Royal Scottish National Orchestra
“Earlier this year, when word got out that the RSNO was going to introduce a new series of early-evening concerts, there were suggestions that it was probably going to be a lightweight venture: get the punters in on their way home from work or shopping, and give them a quick fix of something popular from the classical mainstream.
Any vestige of that notion must have been comprehensively dispelled last night in the second concert of the series which featured, respectively, music of the greatest profundity in Elgar’s Cello Concerto and some of the most dangerously volatile and explosive music in the repertoire, in the form of Carl Nielsen’s Fourth Symphony, the Inextinguishable, which also happens to be one of the most sensationally exciting symphonies in the book.

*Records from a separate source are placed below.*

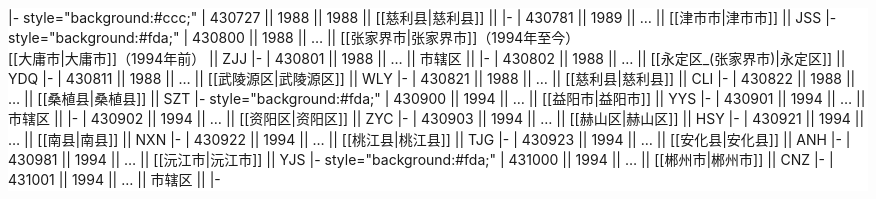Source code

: |- style="background:#ccc;"
| 430727 || 1988 || 1988 || [[慈利县|慈利县]] || 
|-
| 430781 || 1989 || … || [[津市市|津市市]] || JSS
|- style="background:#fda;"
| 430800 || 1988 || … || [[张家界市|张家界市]]（1994年至今）<br>[[大庸市|大庸市]]（1994年前） || ZJJ
|-
| 430801 || 1988 || … || 市辖区 || 
|-
| 430802 || 1988 || … || [[永定区_(张家界市)|永定区]] || YDQ
|-
| 430811 || 1988 || … || [[武陵源区|武陵源区]] || WLY
|-
| 430821 || 1988 || … || [[慈利县|慈利县]] || CLI
|-
| 430822 || 1988 || … || [[桑植县|桑植县]] || SZT
|- style="background:#fda;"
| 430900 || 1994 || … || [[益阳市|益阳市]] || YYS
|-
| 430901 || 1994 || … || 市辖区 || 
|-
| 430902 || 1994 || … || [[资阳区|资阳区]] || ZYC
|-
| 430903 || 1994 || … || [[赫山区|赫山区]] || HSY
|-
| 430921 || 1994 || … || [[南县|南县]] || NXN
|-
| 430922 || 1994 || … || [[桃江县|桃江县]] || TJG
|-
| 430923 || 1994 || … || [[安化县|安化县]] || ANH
|-
| 430981 || 1994 || … || [[沅江市|沅江市]] || YJS
|- style="background:#fda;"
| 431000 || 1994 || … || [[郴州市|郴州市]] || CNZ
|-
| 431001 || 1994 || … || 市辖区 || 
|-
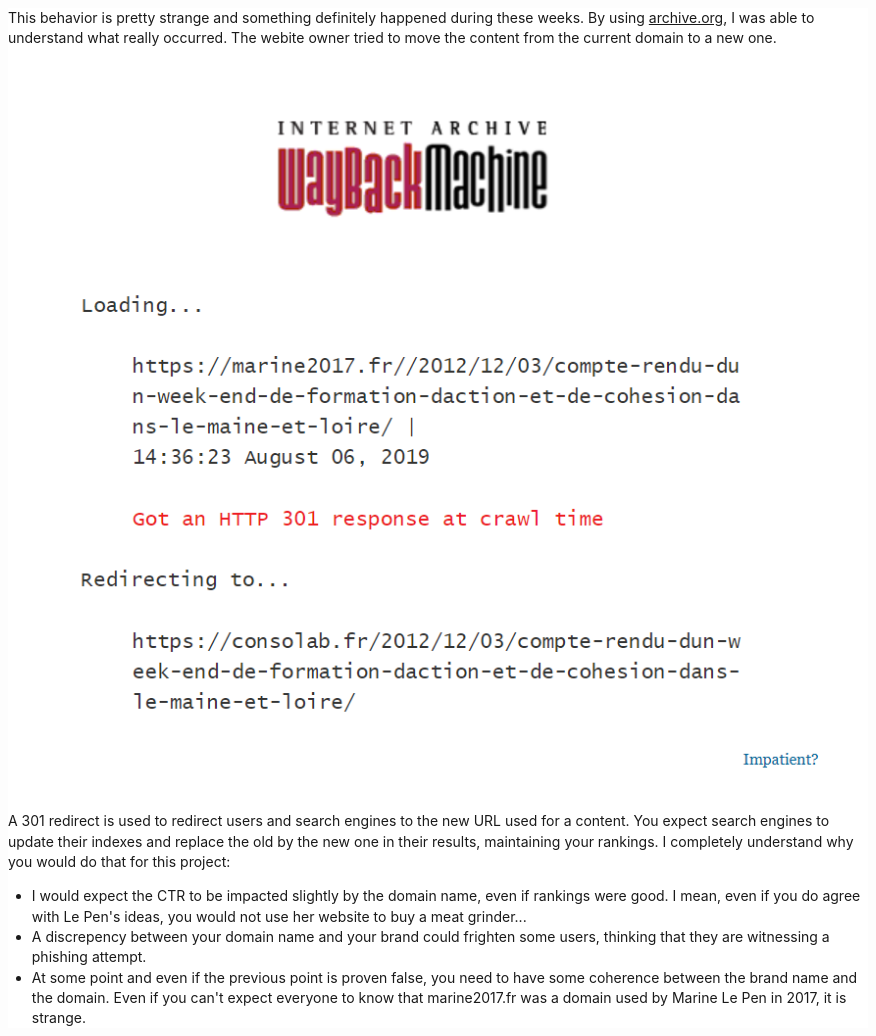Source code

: 

This behavior is pretty strange and something definitely happened during these weeks. By using [archive.org](http://archive.org/), I was able to understand what really occurred. The webite owner tried to move the content from the current domain to a new one. 

![](..\assets\img\redirect-marine-2017.PNG)

A 301 redirect is used to redirect users and search engines to the new URL used for a content. You expect search engines to update their indexes and replace the old by the new one in their results, maintaining your rankings. I completely understand why you would do that for this project: 

* I would expect the CTR to be impacted slightly by the domain name, even if rankings were good. I mean, even if you do agree with Le Pen's ideas, you would not use her website to buy a meat grinder...
* A discrepency between your domain name and your brand could frighten some users, thinking that they are witnessing a phishing attempt.  
* At some point and even if the previous point is proven false, you need to have some coherence between the brand name and the domain. Even if you can't expect everyone to know that marine2017.fr was a domain used by Marine Le Pen in 2017, it is strange.
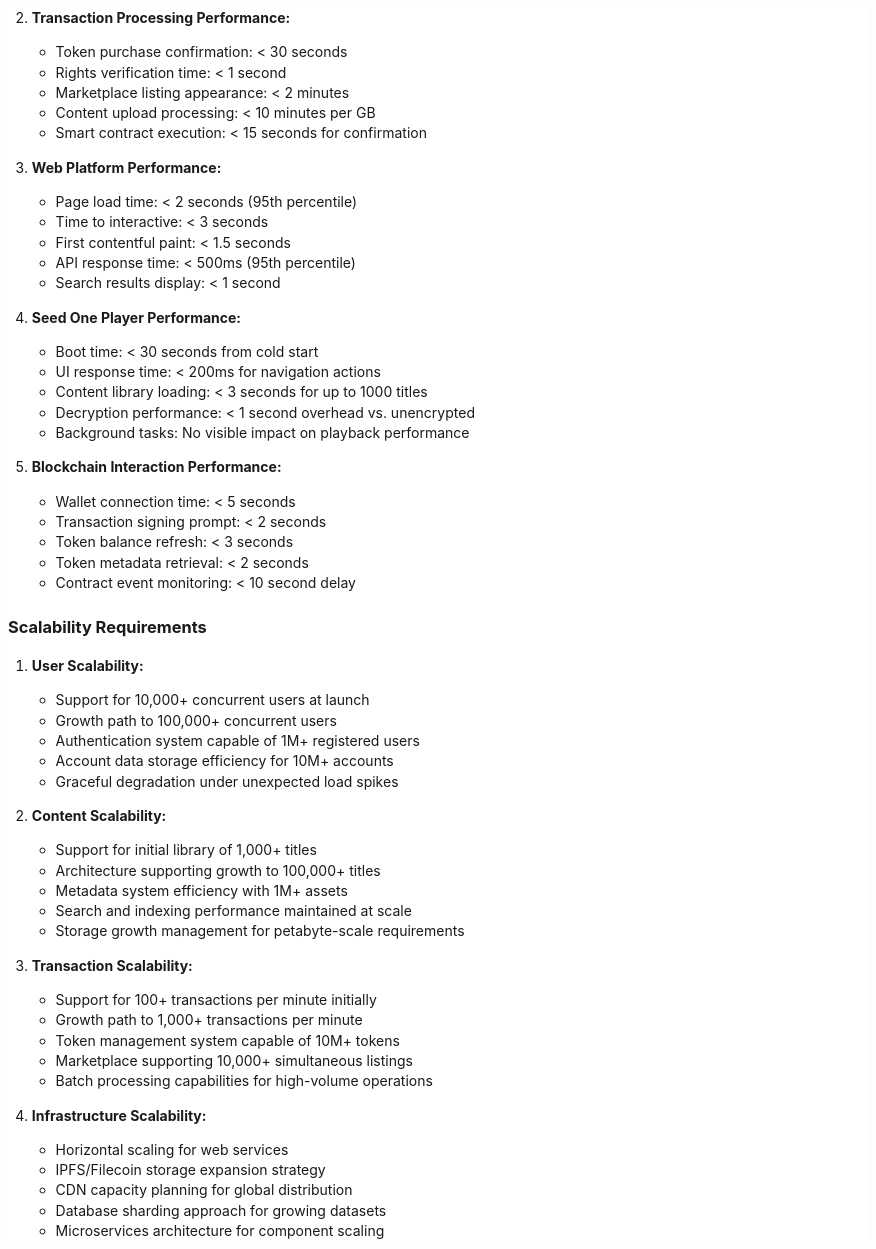 2. **Transaction Processing Performance:**
   - Token purchase confirmation: < 30 seconds
   - Rights verification time: < 1 second
   - Marketplace listing appearance: < 2 minutes
   - Content upload processing: < 10 minutes per GB
   - Smart contract execution: < 15 seconds for confirmation

3. **Web Platform Performance:**
   - Page load time: < 2 seconds (95th percentile)
   - Time to interactive: < 3 seconds
   - First contentful paint: < 1.5 seconds
   - API response time: < 500ms (95th percentile)
   - Search results display: < 1 second

4. **Seed One Player Performance:**
   - Boot time: < 30 seconds from cold start
   - UI response time: < 200ms for navigation actions
   - Content library loading: < 3 seconds for up to 1000 titles
   - Decryption performance: < 1 second overhead vs. unencrypted
   - Background tasks: No visible impact on playback performance

5. **Blockchain Interaction Performance:**
   - Wallet connection time: < 5 seconds
   - Transaction signing prompt: < 2 seconds
   - Token balance refresh: < 3 seconds
   - Token metadata retrieval: < 2 seconds
   - Contract event monitoring: < 10 second delay

### Scalability Requirements

1. **User Scalability:**
   - Support for 10,000+ concurrent users at launch
   - Growth path to 100,000+ concurrent users
   - Authentication system capable of 1M+ registered users
   - Account data storage efficiency for 10M+ accounts
   - Graceful degradation under unexpected load spikes

2. **Content Scalability:**
   - Support for initial library of 1,000+ titles
   - Architecture supporting growth to 100,000+ titles
   - Metadata system efficiency with 1M+ assets
   - Search and indexing performance maintained at scale
   - Storage growth management for petabyte-scale requirements

3. **Transaction Scalability:**
   - Support for 100+ transactions per minute initially
   - Growth path to 1,000+ transactions per minute
   - Token management system capable of 10M+ tokens
   - Marketplace supporting 10,000+ simultaneous listings
   - Batch processing capabilities for high-volume operations

4. **Infrastructure Scalability:**
   - Horizontal scaling for web services
   - IPFS/Filecoin storage expansion strategy
   - CDN capacity planning for global distribution
   - Database sharding approach for growing datasets
   - Microservices architecture for component scaling
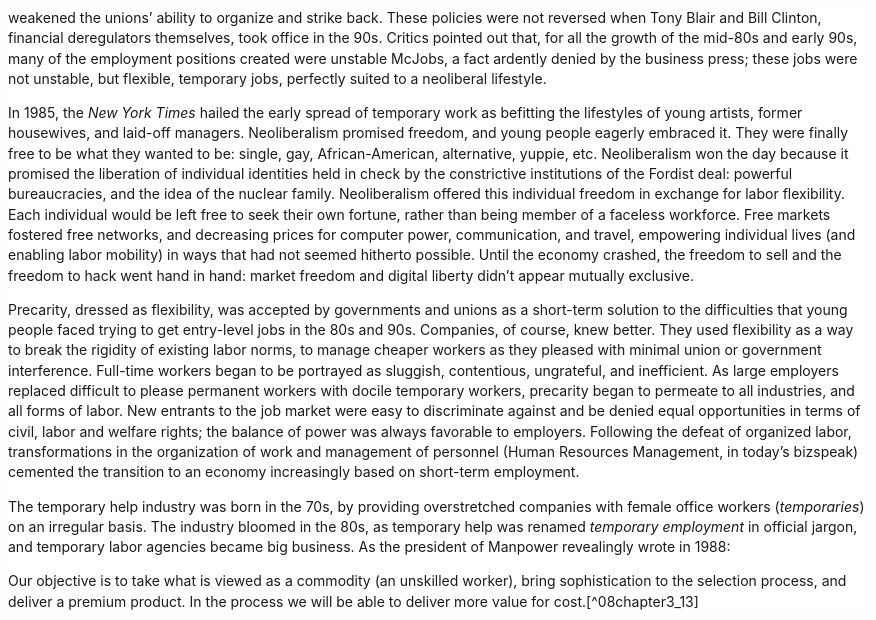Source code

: weakened the unions’ ability to organize and strike back. These policies
were not reversed when Tony Blair and Bill Clinton, financial
deregulators themselves, took office in the 90s. Critics pointed out
that, for all the growth of the mid-80s and early 90s, many of the
employment positions created were unstable McJobs, a fact ardently
denied by the business press; these jobs were not unstable, but
flexible, temporary jobs, perfectly suited to a neoliberal lifestyle.

In 1985, the *New York Times* hailed the early spread of temporary work
as befitting the lifestyles of young artists, former housewives, and
laid-off managers. Neoliberalism promised freedom, and young people
eagerly embraced it. They were finally free to be what they wanted to
be: single, gay, African-American, alternative, yuppie, etc.
Neoliberalism won the day because it promised the liberation of
individual identities held in check by the constrictive institutions of
the Fordist deal: powerful bureaucracies, and the idea of the nuclear
family. Neoliberalism offered this individual freedom in exchange for
labor flexibility. Each individual would be left free to seek their own
fortune, rather than being member of a faceless workforce. Free markets
fostered free networks, and decreasing prices for computer power,
communication, and travel, empowering individual lives (and enabling
labor mobility) in ways that had not seemed hitherto possible. Until the
economy crashed, the freedom to sell and the freedom to hack went hand
in hand: market freedom and digital liberty didn’t appear mutually
exclusive.

Precarity, dressed as flexibility, was accepted by governments and
unions as a short-term solution to the difficulties that young people
faced trying to get entry-level jobs in the 80s and 90s. Companies, of
course, knew better. They used flexibility as a way to break the
rigidity of existing labor norms, to manage cheaper workers as they
pleased with minimal union or government interference. Full-time workers
began to be portrayed as sluggish, contentious, ungrateful, and
inefficient. As large employers replaced difficult to please permanent
workers with docile temporary workers, precarity began to permeate to
all industries, and all forms of labor. New entrants to the job market
were easy to discriminate against and be denied equal opportunities in
terms of civil, labor and welfare rights; the balance of power was
always favorable to employers. Following the defeat of organized labor,
transformations in the organization of work and management of personnel
(Human Resources Management, in today’s bizspeak) cemented the
transition to an economy increasingly based on short-term employment.

The temporary help industry was born in the 70s, by providing
overstretched companies with female office workers (*temporaries*) on an
irregular basis. The industry bloomed in the 80s, as temporary help was
renamed *temporary employment* in official jargon, and temporary labor
agencies became big business. As the president of Manpower revealingly
wrote in 1988:

Our objective is to take what is viewed as a commodity (an unskilled
worker), bring sophistication to the selection process, and deliver a
premium product. In the process we will be able to deliver more value
for cost.[^08chapter3_13]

Admittedly, in the hands of James Lowe, the RSNO’s associate conductor, Nielsen’s symphony found a director who seems to have a flair for the ultra-dynamic, combative music that draws its impetus from conflict and tension: does anyone remember his pulverising version of Holst’s Mars a good while ago?
Lowe is a deep-end conductor, which absolutely suited the Nielsen in this volcanic interpretation which erupted before the crowd (at around 800 strong). Lowe did not miss a moment in those pages of the symphony where the tensions mount and boil, and clash – especially in the outstandingly-played antiphonal timpani duels of the finale – though in between times the momentum was less certain.”